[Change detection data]
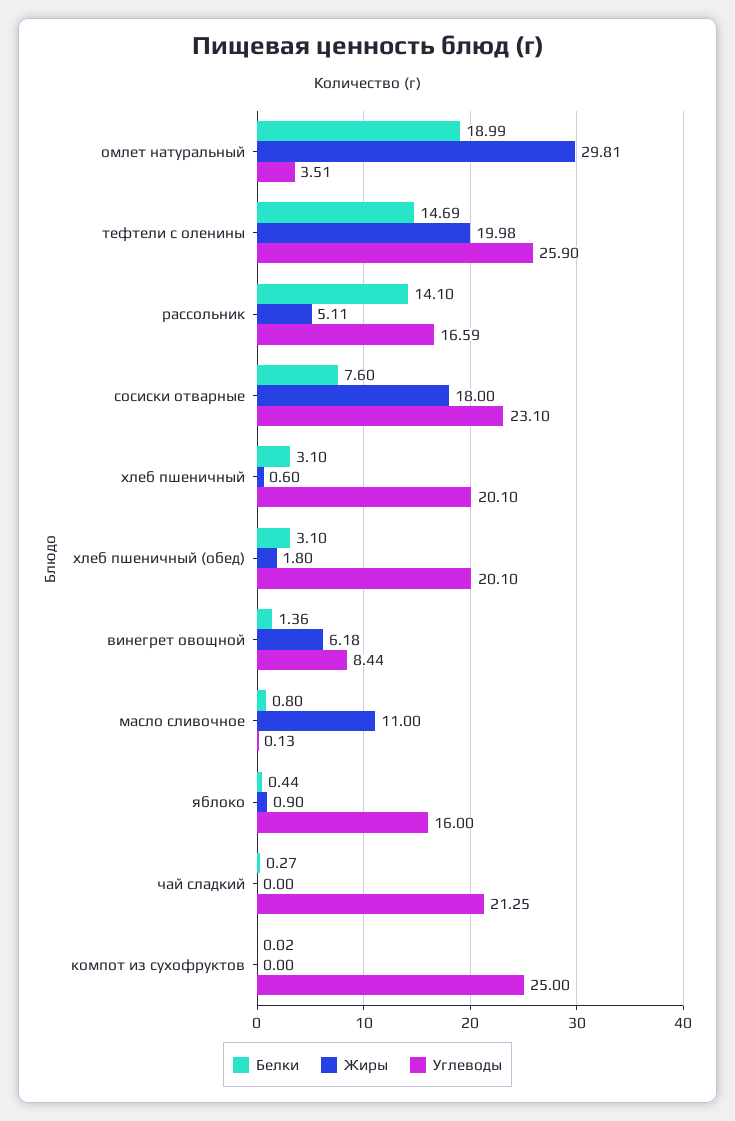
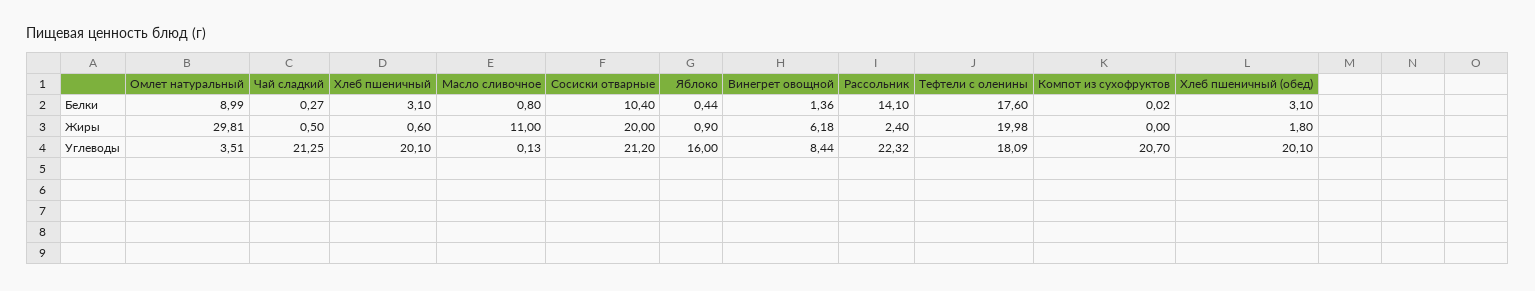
Белки, омлет натуральный: 18.99 -> 8.99
Белки, тефтели с оленины: 14.69 -> 17.6
Углеводы, тефтели с оленины: 25.9 -> 18.09
Жиры, рассольник: 5.11 -> 2.4
Углеводы, рассольник: 16.59 -> 22.32
Белки, сосиски отварные: 7.6 -> 10.4
Жиры, сосиски отварные: 18 -> 20
Углеводы, сосиски отварные: 23.1 -> 21.2
Жиры, чай сладкий: 0 -> 0.5
Углеводы, компот из сухофруктов: 25 -> 20.7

## [WRITTEN TASK]
Start with the line that contains "Жиры, рассольник: 5.11 -> 2.4", end with the last line of the entries, and please retype every line in that span exactly, with no others.

## [ANSWER SPACE]
Жиры, рассольник: 5.11 -> 2.4
Углеводы, рассольник: 16.59 -> 22.32
Белки, сосиски отварные: 7.6 -> 10.4
Жиры, сосиски отварные: 18 -> 20
Углеводы, сосиски отварные: 23.1 -> 21.2
Жиры, чай сладкий: 0 -> 0.5
Углеводы, компот из сухофруктов: 25 -> 20.7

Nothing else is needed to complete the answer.